Douala has an exceptionally bad reputation for muggings and nightlife crime; so when the bouncers gave us their recommendation, we drew attention to how lame their party was and invited them to join us. They accepted, thereby becoming our personal security. In the small hours of morning we found ourselves on Joy Street in the company of thousands of celebrating people, discovering that one of our new friends was the weightlifting champion of Cameroon, drank malted vitamin drinks, ate raw eggs and wouldn't tolerate anyone bothering us, which anyone quickly understood.
After a while we emerged from one of the lively clubs and were floored to realize that the sun was thoroughly up. The streets were positively full of people who hadn't slept; they wore glittering hats and ran around yelling "Merry Christmas", which it was. We caroused in their midst for a while longer and then had a delicious riverside breakfast of pounded manioc chew balls in creamy sauce with fish boiled in seasoned broth (eighty cents a plate). We then bid our friends goodbye and returned to the hotel in time to find Tuuli preparing to leave the room and begin preparing traditional Finnish Christmas foods.

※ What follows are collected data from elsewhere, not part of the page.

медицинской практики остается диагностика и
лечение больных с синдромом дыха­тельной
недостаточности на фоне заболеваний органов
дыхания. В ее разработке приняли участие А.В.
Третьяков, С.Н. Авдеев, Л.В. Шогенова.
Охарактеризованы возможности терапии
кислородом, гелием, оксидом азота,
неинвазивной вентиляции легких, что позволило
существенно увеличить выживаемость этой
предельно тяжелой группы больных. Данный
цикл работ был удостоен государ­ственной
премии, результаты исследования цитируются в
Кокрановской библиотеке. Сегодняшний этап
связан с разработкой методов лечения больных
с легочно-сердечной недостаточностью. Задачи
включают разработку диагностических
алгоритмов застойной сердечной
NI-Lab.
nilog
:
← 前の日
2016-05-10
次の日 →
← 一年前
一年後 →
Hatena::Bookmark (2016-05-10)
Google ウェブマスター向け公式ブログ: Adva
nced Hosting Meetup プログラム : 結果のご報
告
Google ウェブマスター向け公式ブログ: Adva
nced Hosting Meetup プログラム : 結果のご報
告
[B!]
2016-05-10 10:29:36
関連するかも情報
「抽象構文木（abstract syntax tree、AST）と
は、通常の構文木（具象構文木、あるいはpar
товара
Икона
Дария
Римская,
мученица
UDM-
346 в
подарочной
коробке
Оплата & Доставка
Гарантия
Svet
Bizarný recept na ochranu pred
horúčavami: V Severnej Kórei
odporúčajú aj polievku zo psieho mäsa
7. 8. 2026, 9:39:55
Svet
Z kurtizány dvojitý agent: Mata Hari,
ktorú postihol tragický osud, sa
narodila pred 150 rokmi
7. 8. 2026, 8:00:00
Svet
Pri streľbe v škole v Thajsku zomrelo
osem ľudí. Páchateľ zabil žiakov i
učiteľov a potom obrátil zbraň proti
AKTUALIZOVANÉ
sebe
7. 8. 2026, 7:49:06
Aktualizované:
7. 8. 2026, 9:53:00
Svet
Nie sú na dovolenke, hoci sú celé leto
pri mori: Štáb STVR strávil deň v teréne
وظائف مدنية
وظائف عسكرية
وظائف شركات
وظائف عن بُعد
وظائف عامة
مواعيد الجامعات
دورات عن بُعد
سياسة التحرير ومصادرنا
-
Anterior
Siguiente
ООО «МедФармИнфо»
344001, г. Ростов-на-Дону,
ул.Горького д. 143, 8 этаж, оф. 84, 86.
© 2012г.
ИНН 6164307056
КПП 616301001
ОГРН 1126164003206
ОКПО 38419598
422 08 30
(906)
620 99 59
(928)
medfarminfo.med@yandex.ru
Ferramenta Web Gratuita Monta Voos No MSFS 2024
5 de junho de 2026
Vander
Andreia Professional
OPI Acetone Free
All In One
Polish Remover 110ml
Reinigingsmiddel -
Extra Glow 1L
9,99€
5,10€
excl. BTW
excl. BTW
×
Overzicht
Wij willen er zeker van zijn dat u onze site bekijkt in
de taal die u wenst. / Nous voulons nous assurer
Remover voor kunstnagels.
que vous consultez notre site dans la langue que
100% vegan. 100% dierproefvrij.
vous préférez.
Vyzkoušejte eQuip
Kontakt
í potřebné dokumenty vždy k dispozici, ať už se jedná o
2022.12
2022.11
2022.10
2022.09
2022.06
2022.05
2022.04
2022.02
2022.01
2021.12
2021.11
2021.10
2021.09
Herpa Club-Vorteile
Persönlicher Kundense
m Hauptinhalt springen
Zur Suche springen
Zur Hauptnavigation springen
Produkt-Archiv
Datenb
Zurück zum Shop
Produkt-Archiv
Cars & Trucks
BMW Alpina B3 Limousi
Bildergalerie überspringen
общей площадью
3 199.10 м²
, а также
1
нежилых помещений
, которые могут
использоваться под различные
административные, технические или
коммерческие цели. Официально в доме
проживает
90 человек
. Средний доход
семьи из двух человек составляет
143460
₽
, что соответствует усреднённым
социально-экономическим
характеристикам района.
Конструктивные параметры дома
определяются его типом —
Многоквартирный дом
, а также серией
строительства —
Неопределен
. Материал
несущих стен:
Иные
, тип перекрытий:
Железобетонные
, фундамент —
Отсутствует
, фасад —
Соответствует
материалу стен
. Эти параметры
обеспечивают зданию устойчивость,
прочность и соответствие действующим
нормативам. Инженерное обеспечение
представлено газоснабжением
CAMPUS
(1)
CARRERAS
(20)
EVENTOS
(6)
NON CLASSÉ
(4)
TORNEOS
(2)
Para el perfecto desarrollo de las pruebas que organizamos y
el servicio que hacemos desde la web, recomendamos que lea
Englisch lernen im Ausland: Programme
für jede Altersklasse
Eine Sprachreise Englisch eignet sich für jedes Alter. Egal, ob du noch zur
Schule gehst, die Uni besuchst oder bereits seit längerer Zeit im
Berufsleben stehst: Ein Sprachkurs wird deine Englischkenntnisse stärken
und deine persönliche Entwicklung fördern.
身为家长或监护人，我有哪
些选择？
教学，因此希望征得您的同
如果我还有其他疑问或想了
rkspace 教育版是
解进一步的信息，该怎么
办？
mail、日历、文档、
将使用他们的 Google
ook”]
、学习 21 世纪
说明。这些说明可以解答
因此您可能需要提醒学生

Francois was delighted that we were able to get a taste of Duoala's nightlife so he didn't mind that we showed up for Christmas lunch at 3pm. Just in time, as it turned out. Little more than a week remained of our month long Cameroonian visas and we still had to travel to Yaounde and acquire visas for Gabon and Congo. We left the next morning, armed with an indispensable detailed map of our route into Yaounde as rendered by Francois, who is willing to bet his car that we are going to reach Djibouti.